Durant soixante ans, c’est-à-dire, tant que la vieille génération des siècles des Jagellons respirait encore, l’état des sciences et l’éclat des armes ne laissèrent point apercevoir le délabrement du pays. Ce règne vit encore les travaux de sept cent onze écrivains[1], l’envahissement de Moscou, la prise de trois Czars, de Maximilien d’Autriche et du fils de Charles IX de Suède. Mais soixante-dix ans de guerres extérieures et de discordes religieuses effacèrent peu à peu l’ancienne splendeur de la Pologne. Les protestans furent bannis d’une contrée où, plus d’un siècle auparavant, Socin avait trouvé un asile contre l’Europe, et où Montluc, pour soutenir la candidature de Henri de Valois, avait été obligé de nier publiquement la participation de son maître à la Saint-Barthélemi. La Moscovie, jusqu’alors obscure, se rapprocha de nos frontières ; le duc de Prusse, notre vassal, s’émancipa, et les Turcs poursuivirent leurs conquêtes. En vain les victoires de Jean Sobieski (1674, 1696) jetèrent un vif éclat sur cette triste époque ; l’intolérance avait déjà consommé son œuvre. En 1775, il ne restait plus que quatre imprimeries dans tout le royaume. L’invasion étrangère vint ajouter à tant de maux. L’antique patriotisme et l’amour des lettres, se réveillèrent un moment sous le faible Poniatowski ; mais il était trop tard. Poniatowski vendit son royaume à Catherine après le lui avoir acheté ; l’Europe sait le reste.

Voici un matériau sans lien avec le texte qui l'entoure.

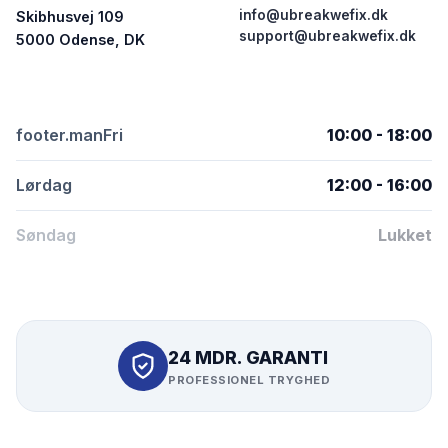
info@ubreakwefix.dk
Skibhusvej 109
support@ubreakwefix.dk
5000 Odense, DK
footer.manFri
10:00 - 18:00
Lørdag
12:00 - 16:00
Søndag
Lukket
24 MDR. GARANTI
PROFESSIONEL TRYGHED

Ainsi le règne de Jean Sobieski ne forme pas l’époque de la splendeur de la Pologne, comme le croit M. de Salvandy. Ce règne, au contraire, appartient à la période de sa décadence. Sans doute, en sauvant la chrétienté, Sobieski dut inspirer l’enthousiasme ; mais ce n’est pas seulement devant les murs de Vienne que la Pologne mérita bien de l’Eu-

  1. Voyez, pour l’état de la littérature en Pologne, l’Atlas des littératures récemment publié par M. Jarry de Mancy. Les notions exactes qu’il renferme sur la Pologne, sont dues, en partie, aux travaux d’un jeune Polonais, M. Léonard Chodzko.